Text:
--- start ---
When I was first involved with information management standards almost 20 years ago, I used to get very confused with all the jargon and abbreviations auditors and consultants were throwing at me.  Management system standard, IMS, ISMS, ISO 27001, 27002, 27005, 27k, accreditation, certification, UKAS, IAF… they eventually all made sense but one that took slightly longer to fall into place is ISMS.

ISMS confused me because it seemed to mean different things to different people: to some people it seemed to mean a software application, to some it was synonym with ISO 27001 and to others it was synonym with some other information security standard!

This article is for you if:

  • you are new to information security and the world of information management standards
  • want to unpick the jargon
  • get a clear view of what ISMS means and how it relates to ISO 27001
  • want information to help decide whether you should implement an ISMS with ISO 27001
 

Reading time: 13 minutes

No time to read the whole article? Jump straight to the key takeaways at the bottom of the page.

What is an ISMS?

Firstly, before diving into describing what an ISMS is, I’d like to clarify what a Management System is.  The International Standards Organisation defines a management system as follows: 

A management system is the way in which an organization manages the interrelated parts of its business in order to achieve its objectives. 

In practice this means a management system is a set of agreed processes, policies and procedures used by an organisation to ensure it can improve and perform the tasks necessary to achieve its objectives.  The objectives could be in relation to its environmental performance, quality of products and services, occupational health and safety risks or information security risks. 

Consequently, an information security management system refers to a set agreed processes, policies and procedures which manage the risks to the security of its information and helps it achieve its objective of protecting that information.
--- end ---
Objectives:
**1.** Please reproduce the ISMS article, starting at the words "When I was first" and stopping after "place is ISMS.", and replace "consultants" with "advisors".
**2.** Carry the ISMS article forward from its last sentence with the next part.

Dataset items:
--- start ---
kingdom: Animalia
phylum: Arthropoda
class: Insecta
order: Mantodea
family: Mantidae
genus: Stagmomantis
--- end ---
The responses:
**1.**
When I was first involved with information management standards almost 20 years ago, I used to get very confused with all the jargon and abbreviations auditors and advisors were throwing at me.  Management system standard, IMS, ISMS, ISO 27001, 27002, 27005, 27k, accreditation, certification, UKAS, IAF… they eventually all made sense but one that took slightly longer to fall into place is ISMS.

**2.**
Management system standards, in addition to providing a blueprint for management systems, assume that in order for the organisation to achieve its objectives, it needs to improve.  They are therefore based on Deming’s Plan-Do-Check-Act model of continuous improvement:

Plan: Assess your risks, define roles and responsibilities and agree processes, policies and procedures that will help you achieve your objectives; 

Do:  Implement those processes, policies and procedures; 

Check: Define measures, monitor them and perform internal audits to see if the processes, policies and procedures are followed and are working as expected; 

Act: Based on the monitoring and internal audit results obtained in the previous step, make decisions to either maintain the processes, policies and procedures or amend them. 

Plan-Do-Check-Act Cycle Diagram

Why should you have an ISMS?

What is the ISO 27001 standard and how does it relate to an ISMS?

The very first sentence in BS EN ISO/IEC 27001:2017 (that’s the full official reference to ISO 27001 in the UK) is: “This International Standard has been prepared to provide the requirements for establishing, implementing, maintaining and continually improving an information security management system. 

 In other words, ISO 27001 is a “How-to” guide to having an ISMS. 

While there are quite a few types of ISMS, I have chosen to be an ISO 27001 consultant and so favours this international standard over others.  Why? Because it’s recognised internationally, applies to all types of information (digital and paper-based) and can be scaled in accordance with the needs of the organisation implementing it, regardless of its type or size.   The British Standards Institute have certified “one-manbands” all the way up to global organisations with tens of thousands of employees. 

Can ISO 27001 be implemented in a startup, small business or charity?

Yes. The standard doesn’t prescribe which procedure or technology you need to have and so wouldn’t expect a small organisation to invest large sums it cannot afford in complex technology.  Instead it expects that an information security management system implementation will be scaled in accordance with the needs of the organisation. 

Can we implement ISO 27001 on our own, without consultants?

In my experience, the world of international and British standards is baffling to non-initiated. It took me a good few years to understand everything auditors were telling me.  Auditors seem to speak a completely different language to the rest of us and often assume you understand. Combine that to the world of information security which is moving at the speed of light and encompasses vast amount of knowledge, and you have a recipe for confusion.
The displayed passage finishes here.